Valerie was alive and well, living in the seventeenth century. She had cleverly inserted a clue into both paintings, probably hoping against hope that her art restorer sister might somehow come across her message from the past. The hideous cupid clock was in both paintings, set to the same time. 8:10 - 2010; the year that Valerie disappeared when she turned the hands of the clock in the antique shop while browsing for souvenirs. She couldn’t stand it when something was out of place and tried to set the clock to the right time. How could she have known that the Cupid clock was a time device, one that had already sent one young woman back into the past? It took Louisa some time to figure out Valerie’s message, but she had, and she traveled back to England to confront Mr. Taylor, an eccentric hermit posing as a shopkeeper in a small English village. He told her the truth then, and knowing that Valerie didn’t suffer some gruesome death had been a relief, if a minor one.
Louisa wiped the tears coursing down her face and continued her monologue. “I’m going to find Valerie. Don’t worry about me. I’ll be all right. I’ve been getting ready and I will not go unprepared like Valerie did. When I find her, I will give her your love.”

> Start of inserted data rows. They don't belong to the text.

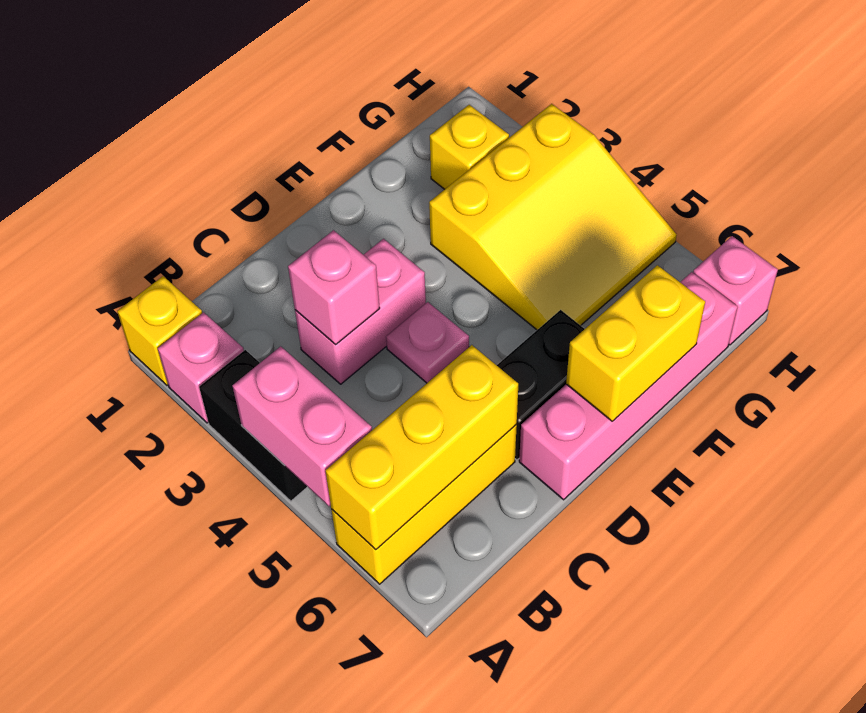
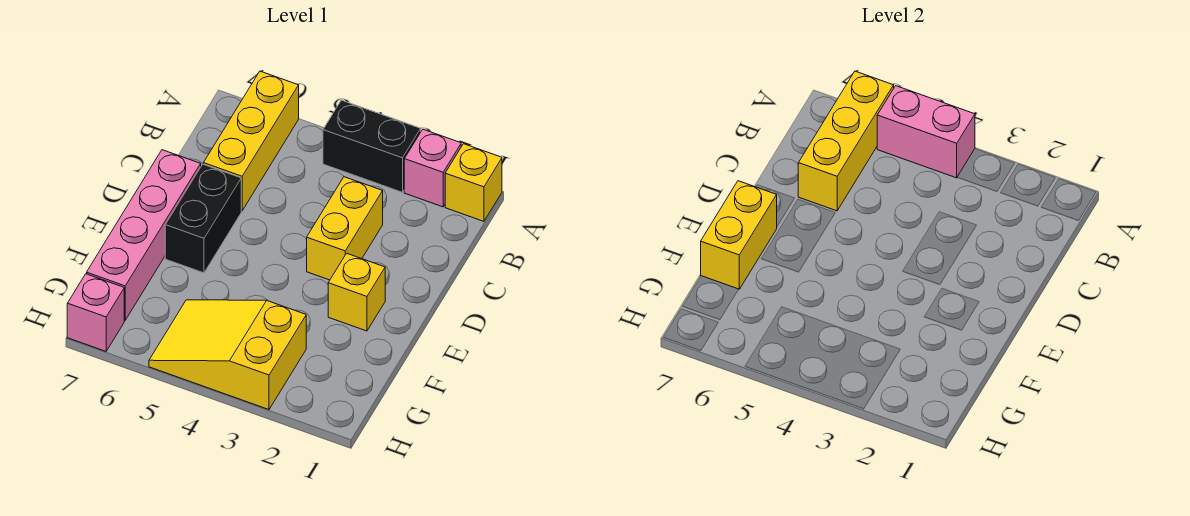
pink 1x2 brick [295,239,426,384] -> yellow 1x2 brick [307,177,383,280]
pink 1x1 brick [288,230,380,345] -> none
pink 1x1 plate [386,302,469,383] -> none
yellow 3x3 slope [429,104,677,330] -> yellow 2x3 slope [149,300,306,410]
yellow 1x1 brick [430,105,509,189] -> yellow 1x1 brick moved to [328,253,385,331]

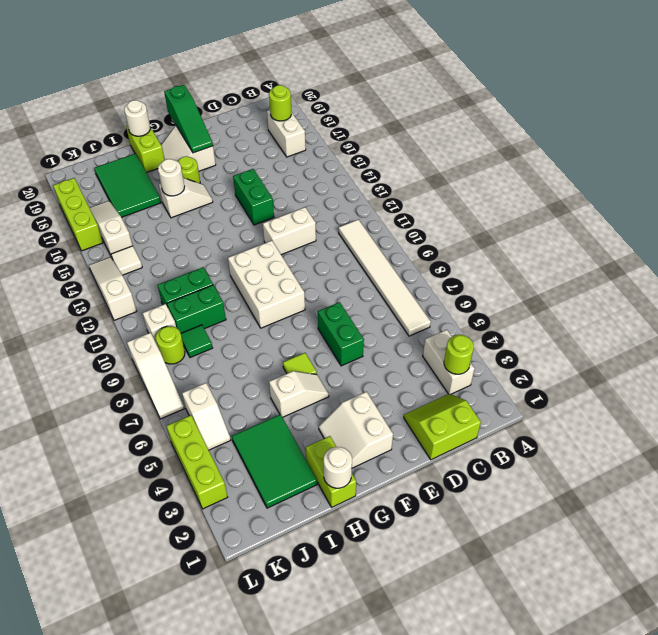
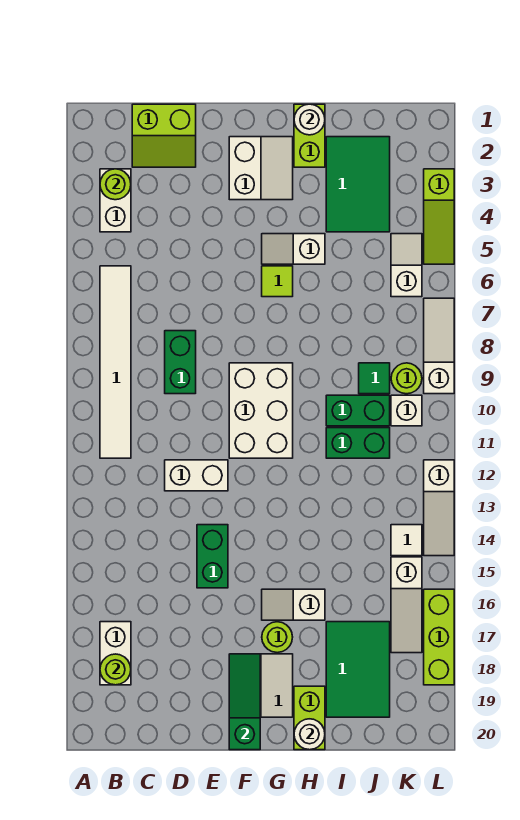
green 1x2 brick [318,302,364,366] -> green 1x2 brick moved to [165,331,196,394]
white 1x1 round brick [158,159,185,196] -> none
lime 1x3 brick [166,415,227,509] -> lime 1x3 slope [424,169,454,264]

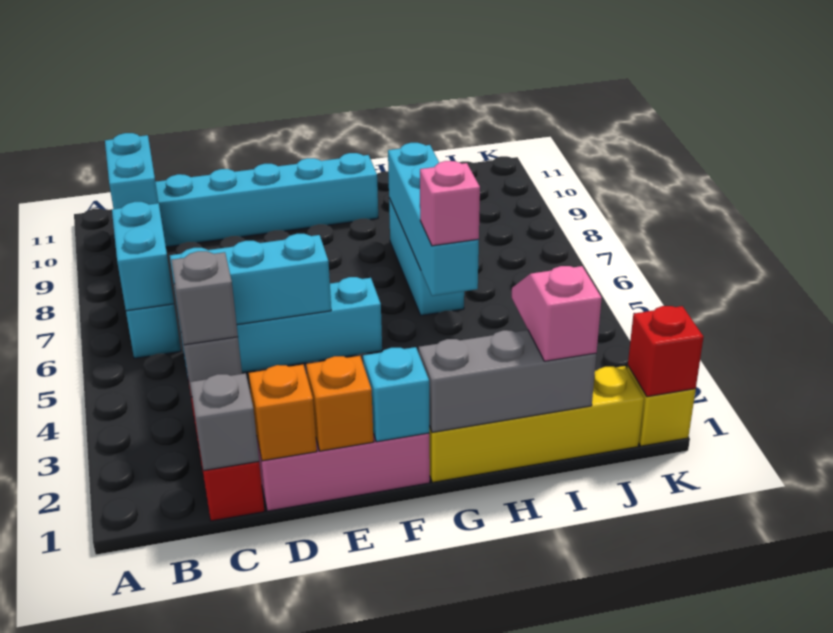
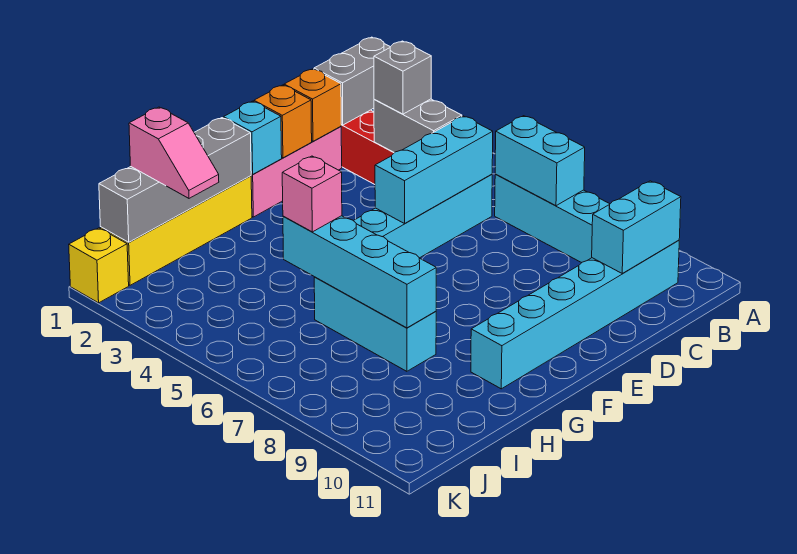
cyan 1x2 brick [105,133,158,209] -> cyan 1x2 brick turned to [592,181,681,273]
grey 1x1 brick [190,373,259,471] -> grey 1x2 brick [314,37,390,125]
grey 1x3 brick [419,330,596,432] -> grey 1x4 brick [99,118,251,242]
red 1x1 brick [628,306,704,397] -> none

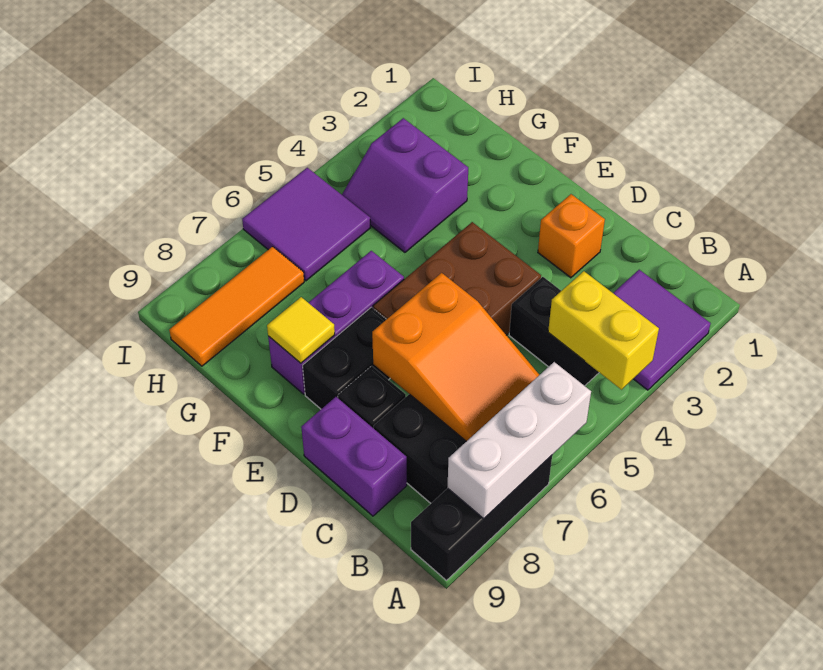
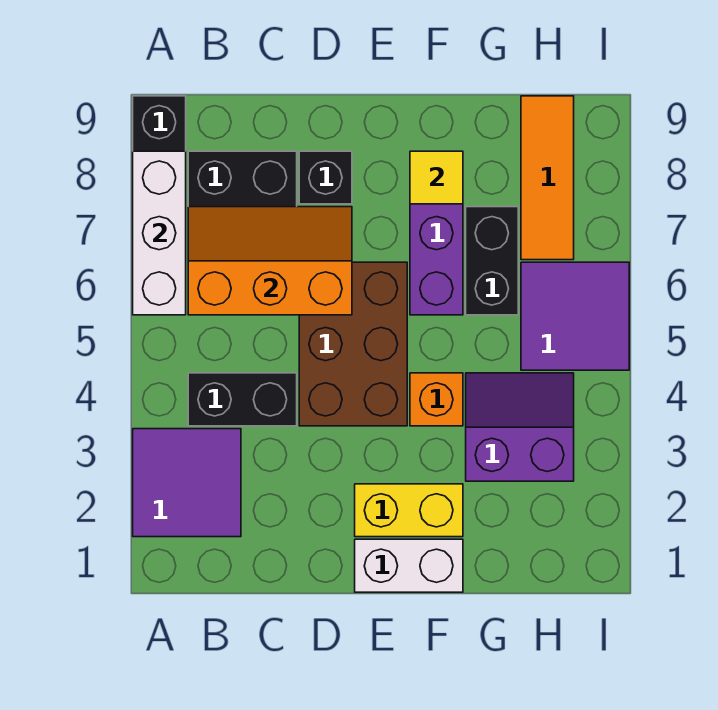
yellow 1x2 brick [548,271,659,390] -> yellow 1x2 brick moved to [355,484,463,537]
orange 2x3 slope [372,273,539,441] -> orange 2x3 slope turned to [188,207,352,315]
purple 1x2 brick [301,397,407,516] -> none
orange 1x1 brick [538,194,605,278] -> orange 1x1 brick moved to [410,373,463,426]
none -> white 1x2 brick [355,539,463,592]
black 1x2 brick [303,307,390,409] -> black 1x2 brick moved to [466,207,518,315]

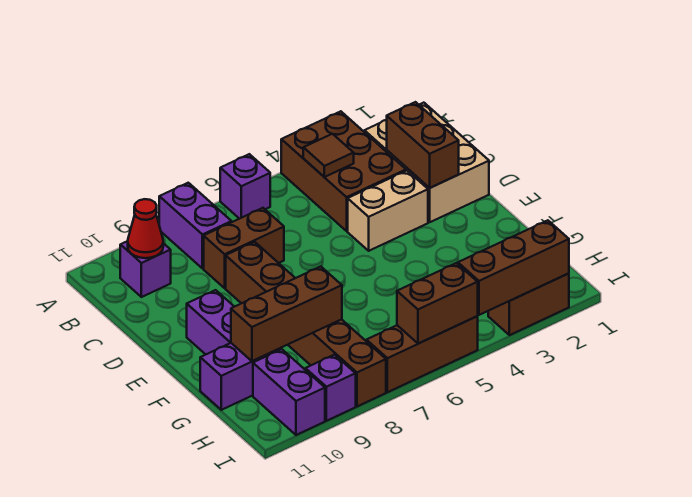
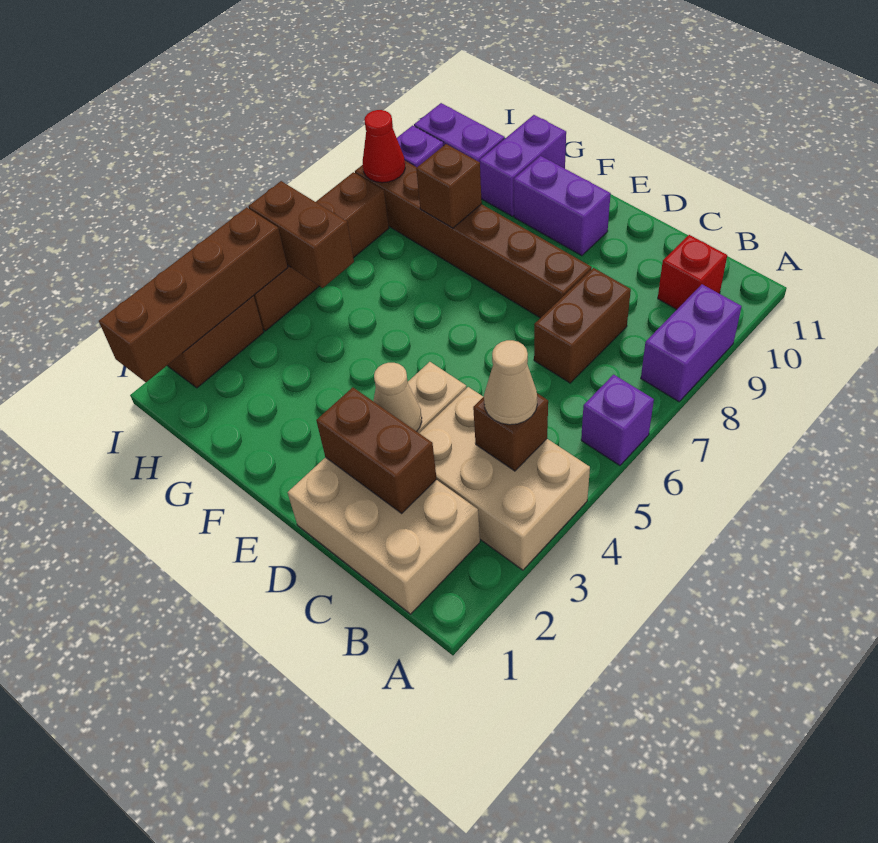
brown 2x3 brick [281,111,406,231] -> tan 2x3 brick [419,387,590,570]
purple 1x2 brick [159,183,232,269] -> purple 1x2 brick turned to [641,284,742,402]
brown 1x1 tile [303,134,354,177] -> brown 1x1 brick [473,393,548,471]
none -> tan 1x1 cone [484,340,537,425]
purple 1x1 brick [120,241,171,297] -> red 1x1 brick [658,235,727,309]
red 1x1 cone [128,199,163,258] -> red 1x1 cone moved to [363,110,405,183]
none -> tan 1x1 cone [373,363,422,431]
brown 1x3 brick [231,267,342,361] -> brown 1x1 brick [416,144,482,228]
brown 1x3 brick [458,220,569,315] -> brown 1x4 brick [99,207,288,382]
brown 1x3 brick [366,316,478,392] -> brown 1x4 brick [254,172,389,331]
brown 1x2 brick [397,263,478,344] -> brown 1x2 brick turned to [248,181,354,288]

Louisa kissed the headstone and slowly raised herself up. Her flight to England was leaving in the late afternoon, and she still had to drive out to JFK, return her rented car, and check in. She wouldn’t have any luggage, just the few items she was bringing with her to the past. She wouldn’t need the rest of her possessions any longer.
“Goodbye.” Louisa turned away and briskly walked out of the cemetery. It was time to go.
Notes
The colony of Virginia wasn’t officially established until 1607, but I exercised creative license, as I wanted my characters to come to America. Virginia was mentioned as early as the sixteenth century by Queen Elizabeth and Walter Raleigh, who was granted a charter to start a colony. Although the first colony failed, there were several attempts to colonize the region, starting as early as 1587, when 150 colonists went out to establish a colony on Chesapeake Bay.
There was also trans-Atlantic trade between America and England in the seventeenth century, conducted mostly by the Virginia Company of London, which had been established in 1575.